As time was considered critical, he said, Juab county applied as the lead agency for emergency funding in order to launch an immediate economic study of the impacts of the water taking.
Meantime, Las Vegas officials asked to push back that June 19, 2009, deadline a year. They said it was important to see the BLM’s draft environmental impact statement. That needed to be done before they could proceed.
Stalemate: BLM’s project manager said the EIS couldn’t be completed until SNWA laid out how its computer models would work.
The reason that BLM officials are involved is because the proposed pipeline would cross public land.
Water from under Snake Valley is located in an aquifer that straddles the state line between Utah and Nevada. Las Vegas has proposed pumping water from that aquifer into a pipeline which would deliver it to that city.

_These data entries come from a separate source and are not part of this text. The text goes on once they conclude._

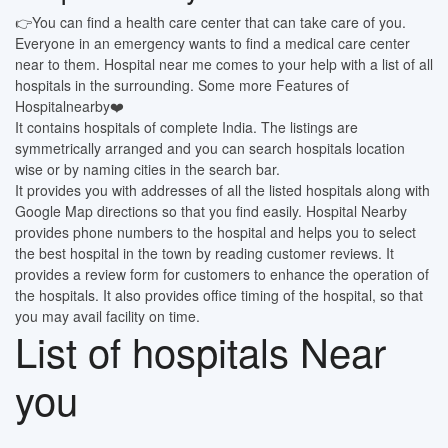
👉You can find a health care center that can take care of you.
Everyone in an emergency wants to find a medical care center
near to them. Hospital near me comes to your help with a list of all
hospitals in the surrounding. Some more Features of
Hospitalnearby❤️
It contains hospitals of complete India. The listings are
symmetrically arranged and you can search hospitals location
wise or by naming cities in the search bar.
It provides you with addresses of all the listed hospitals along with
Google Map directions so that you find easily. Hospital Nearby
provides phone numbers to the hospital and helps you to select
the best hospital in the town by reading customer reviews. It
provides a review form for customers to enhance the operation of
the hospitals. It also provides office timing of the hospital, so that
you may avail facility on time.
List of hospitals Near
you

Nevada’s BLM officials said SNWA proponents have always known the authority must eventually explain how the project would affect the regional environment.
“The residents of the Snake Valley face a very real threat to their future with the planned Southern Nevada Water Authority groundwater pumping and pipeline project,” said Seely. “This water pumping and pipeline project represents a ‘taking’ from the Snake Valley residents.”

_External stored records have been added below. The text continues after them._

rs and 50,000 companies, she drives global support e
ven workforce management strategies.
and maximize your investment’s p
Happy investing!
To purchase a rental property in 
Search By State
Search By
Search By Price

In the notice Taylor issued postponing the hearing, Taylor indicated he would hold the hearing in 2011 on date to be set later.
Since the water agency had asked for the delay, he said, because of pending lawsuits, Taylor said he believed it “prudent” to allow more time before the hearing. That way, he said, there would be time for all interested parties to complete their own scientific studies and prepare evidence.
Juab County plans to be one of those agencies who will have a study prepared of the economic impacts of the water taking. Taylor has planned to consider such evidence in determining the amount of water that will remain.
“Current County plans either do not specifically address potential growth and development in Snake Valley, or are outdated,” said Seely. “We propose to update and expand upon existing plans and develop plans specifically for Snake valley as well as coordinate the planning process and integrate the plans of the various government entities.”
The State of Utah, the Great Basin Water Network, Juab and Millard Counties are among those opposing the pipeline plan, citing potential harm to the health of Great Basin National Park, Fish Springs National Wildlife Refuge, tribal groups, ranching, public lands and Utah’s air quality.
Salt Lake and Utah counties have sued in a Nevada court.
Water taken from the aquifer would allow vegetation to die, the land would become barren and resulting winds would blow dust-storm clouds to the Wasatch Front. Particulate pollution is already a concern in that area of the state.
However, the move made by Taylor reportedly caught both sides of the heated debate over water rights in the Snake Valley by surprise.
Taylor, in his capacity as the Nevada state engineer, issued the order postponing hearings on the issue for two years.
An “evidentiary-exchange” hearing, originally set for June, and subsequent public hearings, set to commence in late September, are now slated to begin in the fall of 2011.
On March 30, the Southern Nevada Water Authority delivered a letter to the state engineer asking for a one-year extension to better prepare for the hearings. Taylor determined to give all interested parties enough time to prepare and set the hearings for a time two years away.
A group of 100 scientists signed and sent a letter to the governors of Utah and Nevada just this past month. In that letter, the claim was made that: “the sciences cannot support this project.”